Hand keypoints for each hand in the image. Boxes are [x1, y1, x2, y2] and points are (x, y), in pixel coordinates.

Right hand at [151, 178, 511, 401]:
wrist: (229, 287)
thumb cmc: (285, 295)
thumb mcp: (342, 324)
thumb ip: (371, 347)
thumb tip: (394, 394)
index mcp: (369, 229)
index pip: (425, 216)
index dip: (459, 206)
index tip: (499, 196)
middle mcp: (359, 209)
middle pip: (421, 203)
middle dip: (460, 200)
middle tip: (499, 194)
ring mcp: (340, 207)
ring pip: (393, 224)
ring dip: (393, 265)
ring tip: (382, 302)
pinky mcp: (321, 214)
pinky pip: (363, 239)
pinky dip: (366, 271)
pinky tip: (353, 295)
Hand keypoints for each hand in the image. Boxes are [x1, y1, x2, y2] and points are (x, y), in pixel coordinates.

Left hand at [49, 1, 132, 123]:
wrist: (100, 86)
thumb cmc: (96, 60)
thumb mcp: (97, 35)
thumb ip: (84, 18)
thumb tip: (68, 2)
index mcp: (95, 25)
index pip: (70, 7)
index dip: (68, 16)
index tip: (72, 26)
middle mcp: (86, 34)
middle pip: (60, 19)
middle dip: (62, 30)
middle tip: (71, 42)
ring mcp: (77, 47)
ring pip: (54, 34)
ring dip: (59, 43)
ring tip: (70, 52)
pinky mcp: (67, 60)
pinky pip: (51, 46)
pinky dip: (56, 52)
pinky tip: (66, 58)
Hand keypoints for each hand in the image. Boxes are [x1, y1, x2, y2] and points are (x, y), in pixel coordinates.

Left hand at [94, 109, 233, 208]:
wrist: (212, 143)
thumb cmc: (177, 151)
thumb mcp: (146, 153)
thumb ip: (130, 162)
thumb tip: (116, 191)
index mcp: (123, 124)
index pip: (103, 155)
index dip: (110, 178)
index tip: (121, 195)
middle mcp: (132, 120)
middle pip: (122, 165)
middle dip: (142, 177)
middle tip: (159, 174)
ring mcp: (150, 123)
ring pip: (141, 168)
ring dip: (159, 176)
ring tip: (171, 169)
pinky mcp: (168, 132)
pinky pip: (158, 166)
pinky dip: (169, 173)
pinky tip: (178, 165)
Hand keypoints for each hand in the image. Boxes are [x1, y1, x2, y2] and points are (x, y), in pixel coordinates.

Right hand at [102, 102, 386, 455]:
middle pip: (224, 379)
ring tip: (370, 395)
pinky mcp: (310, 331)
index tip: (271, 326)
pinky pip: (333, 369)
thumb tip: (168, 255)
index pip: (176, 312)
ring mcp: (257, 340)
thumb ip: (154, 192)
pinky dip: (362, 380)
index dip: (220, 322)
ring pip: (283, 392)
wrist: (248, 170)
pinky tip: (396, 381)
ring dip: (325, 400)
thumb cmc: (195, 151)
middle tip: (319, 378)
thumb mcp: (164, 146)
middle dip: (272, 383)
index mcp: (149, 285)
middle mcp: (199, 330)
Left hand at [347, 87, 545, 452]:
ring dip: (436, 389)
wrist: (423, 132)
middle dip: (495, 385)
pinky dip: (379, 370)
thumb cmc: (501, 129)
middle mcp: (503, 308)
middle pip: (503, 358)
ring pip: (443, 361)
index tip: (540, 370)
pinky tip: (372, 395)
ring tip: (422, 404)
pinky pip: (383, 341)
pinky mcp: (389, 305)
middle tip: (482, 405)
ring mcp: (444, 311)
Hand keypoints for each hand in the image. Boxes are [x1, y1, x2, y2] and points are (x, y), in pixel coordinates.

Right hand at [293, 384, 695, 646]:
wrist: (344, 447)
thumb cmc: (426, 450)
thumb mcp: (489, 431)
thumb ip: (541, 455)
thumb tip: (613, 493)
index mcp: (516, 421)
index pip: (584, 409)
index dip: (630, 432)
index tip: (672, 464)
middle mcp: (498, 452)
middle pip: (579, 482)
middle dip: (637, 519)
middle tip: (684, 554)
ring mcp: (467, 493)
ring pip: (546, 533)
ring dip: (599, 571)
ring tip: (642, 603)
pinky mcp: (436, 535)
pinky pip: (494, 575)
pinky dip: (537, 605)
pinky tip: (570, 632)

§ Exercise aim: In the records above, find every line that contains the word "Right" and copy it.

§ Response to the task:
Right hand at [151, 178, 511, 401]:
Right hand at [102, 102, 386, 455]:
Right hand at [293, 384, 695, 646]:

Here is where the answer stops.